The campaign was designed to perform at mass scale while retaining emotional effectiveness. It is currently running across more than 1,500 cinemas, attached to one of the biggest releases in the market. It has already crossed 100 million views. It is reaching the masses, yet still managing to connect in a way that feels human, relevant, and emotionally resonant. That is the point many critics of AI often miss. Audiences do not reward the method. They reward the feeling. They reward clarity, relevance, and impact.

When the pipeline is built correctly, Gen AI is fully capable of delivering all three. This is why I strongly believe the future of creative production in our region will not be defined by whether AI is used or not used. That debate is already getting old. The real differentiator will be the quality of the pipeline behind the work. Who has the intelligence to combine human strategy, cultural sensitivity, data structuring, and custom AI workflows into something repeatable, scalable, and commercially viable? That is where the real advantage will come from.

And in a region like ours, that matters enormously.

We are serving markets that are culturally nuanced, language-diverse, and highly responsive to context. We do not need blunt automation. We need intelligent adaptation. We need systems that can deliver speed without flattening meaning. We need content models that can produce at volume without losing emotional precision. We need sustainable creative infrastructure that is flexible enough for today’s volatility and sophisticated enough for tomorrow’s expectations.

Because the market ahead will demand more with less margin for waste.

This is particularly true as brands become more careful with budget deployment. Large blanket campaigns will not disappear, but they will increasingly be questioned. Every line item will need to justify itself. Every production model will need to prove its efficiency. Every creative investment will need to stretch further. In that environment, GenAI becomes a serious business advantage, not because it is cheaper in a simplistic sense, but because it makes the entire system more intelligent.

It reduces redundancy. It improves adaptability. It accelerates iteration. It enables multi-market thinking. And when supported by the right creative and technical leadership, it can produce outstanding work.

But let me be clear: good AI output does not come from pressing a button and hoping for magic. That fantasy has caused enough damage already. Strong Gen AI creativity requires strategy, creative direction, technical depth, data organisation, pipeline design, and a serious understanding of brand fidelity. The winners in this space will not be the ones who merely “use AI.” They will be the ones who build around it properly.

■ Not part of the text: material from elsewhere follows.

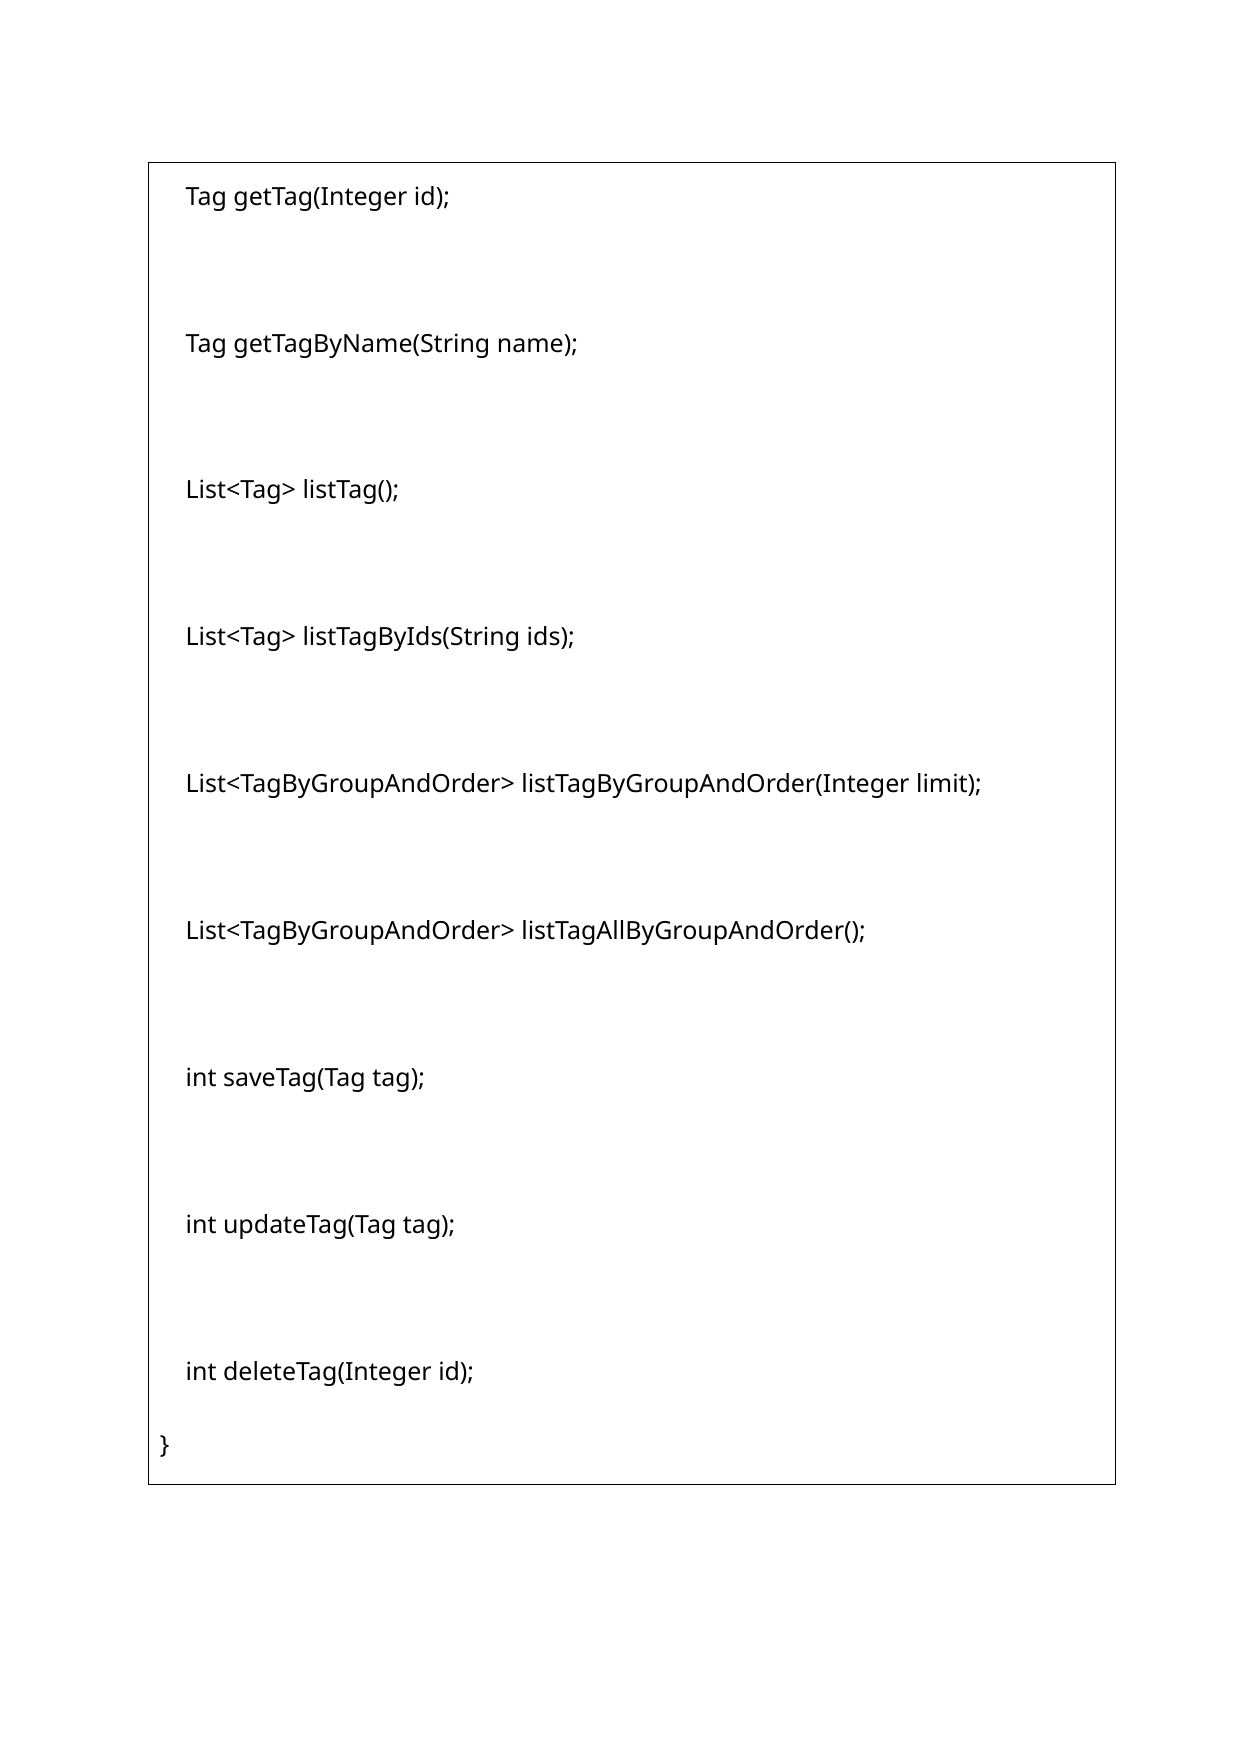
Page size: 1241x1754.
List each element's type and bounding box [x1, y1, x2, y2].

table_header [149, 163, 1115, 1483]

That is the vision we believe in at Xawiya Studios. Not AI for spectacle. Not AI for noise. Not AI as a threat narrative. But AI as a smarter creative engine for a region that is ready to evolve.

The most advanced cities in the world are already showing us what happens when technology is integrated seamlessly into the ecosystem. It stops being a headline and starts becoming a competitive edge. Our region has every opportunity to move in the same direction, but we must do so with intention. We must build pipelines, not just experiments. We must create systems, not just campaigns. And we must treat AI not as a distant disruption, but as a practical lever for smarter growth.

The question is no longer whether AI will shape the future of marketing and content production. It already is.

The real question is who will build the most meaningful, sustainable, and intelligent version of that future.

My view is simple: the next era of creativity belongs to those who understand that creativity and technology are no longer separate conversations. They are one integrated discipline. And the brands that embrace that early, thoughtfully, and strategically will not only survive the shift. They will lead it.